Will I Go Into Remission While Pregnant?

It is true that many women with RA experience reduced symptoms while they are pregnant. However, it is also important to recognize that the percentage is actually less than previously thought.

The initial report from about 30 years ago suggested 70-75 percent of women with RA achieve remission while pregnant, but a 2008 prospective study has dropped this number to 48 percent.

While this may seem a bit discouraging, I think it’s important for women with RA to have appropriate expectations so they can be better prepared to deal with potential disease activity during pregnancy.

As medication options will be more limited while pregnant, things like Epsom salt baths and pre-natal massage can be good options for pain relief.

Will I Pass RA to My Baby?

The short answer to this question is no — you can’t pass RA directly to your children. Scientists do think that there is a genetic component to RA that influences susceptibility, but that is not the same as a disease being hereditary.

While scientists don’t know exactly what causes RA, they do know that it is a complicated interaction of multiple genes and environmental factors. This means that for a baby to be genetically susceptible to developing RA, they need to inherit several different genes from their parents — and even having those genes will not necessarily lead to developing RA due to the impact of environmental factors.

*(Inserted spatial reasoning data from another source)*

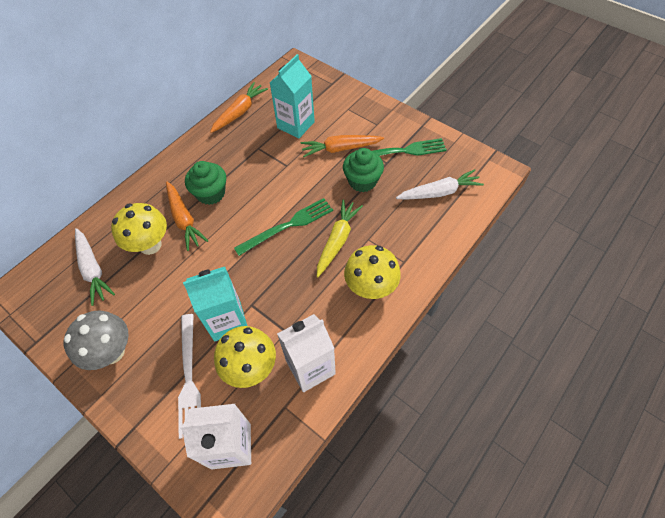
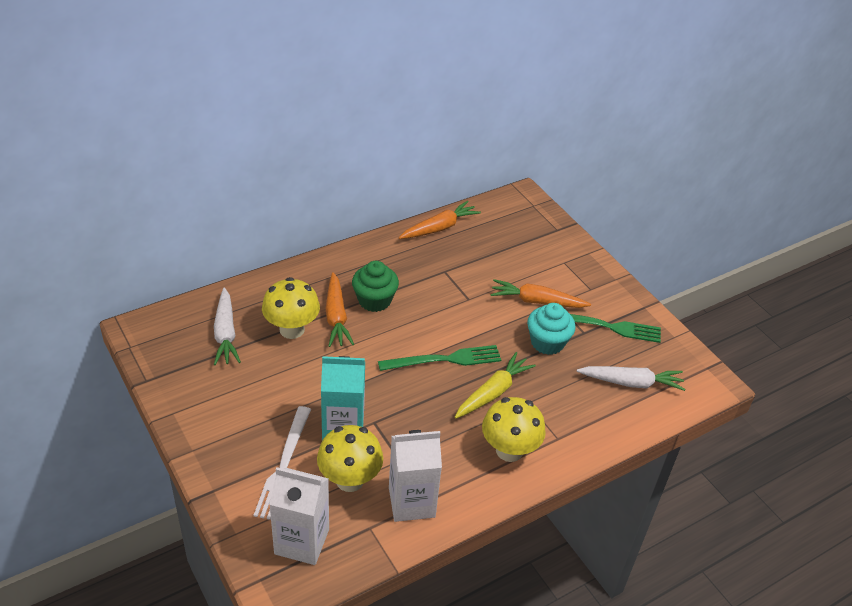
camera: 15 degrees right, 15 degrees down
(112, 352) = (216, 415): grey mushroom -> none
(296, 125) = (496, 261): turquoise carton -> none
(362, 181) = (547, 342): green cupcake -> turquoise cupcake

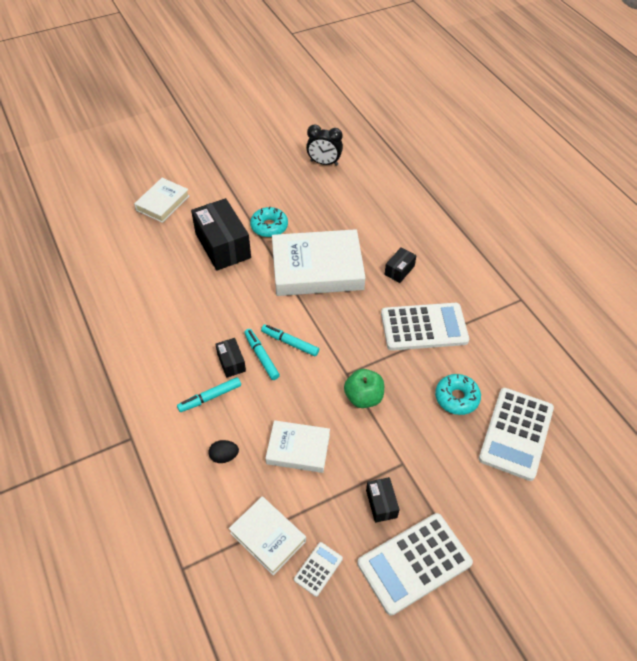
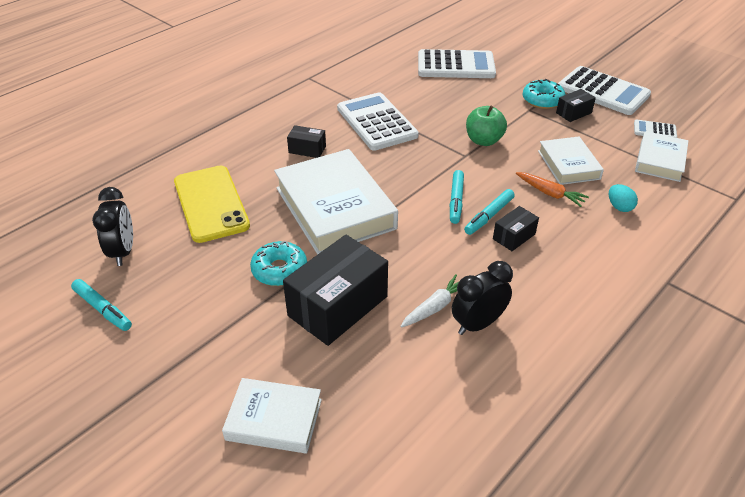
camera: 110 degrees left, 10 degrees down
(167, 307) = (478, 324): none -> black clock
(193, 291) = (435, 307): none -> white carrot
(210, 397) = (568, 238): turquoise marker -> turquoise marker (102, 309)
(224, 456) = (619, 207): black egg -> turquoise egg
(267, 412) = (550, 193): none -> orange carrot
(353, 206) = (211, 203): none -> yellow phone
(456, 398) = (444, 94): turquoise donut -> turquoise donut (542, 100)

According to a study done by Harvard Medical School, one out of 100 people will develop RA in the general population. But out of 100 people with a first-degree relative (meaning mother, father, sister, or brother) with RA, only four will be likely to develop RA. Thus, the risk of susceptibility is only slightly increased.

How Can I Prepare for Baby’s Arrival?

Bringing home a new baby is a difficult transition for any parent, but the likelihood of a post-birth flare makes it even more important for moms with RA to have a plan in place to ease the transition.

For example, I asked my friends and family to set up a meal train for the first few weeks and had my freezer filled with healthy meal options too. If you plan to breastfeed, make sure you discuss your treatment options with your rheumatologist and child’s pediatrician in advance.

There are also some items of RA-friendly baby gear that can make your life significantly easier. A few of my favorites include: a co-sleeper (bassinet that attaches securely to parent’s bed, allowing more rest for mom), a lightweight stroller (particularly one where you can attach your infant car seat), a nursing pillow (to assist with proper positioning), and a comfortable carrier for wearing your baby (to take strain off hands and arms; check with your local Babywearing International chapter if you need help finding the right carrier).

While having RA did make pregnancy and the newborn period more challenging, I can say that it was worth it to have my boys! Hopefully my experiences and recommendations can provide some guidance to those of you living with RA and considering pregnancy.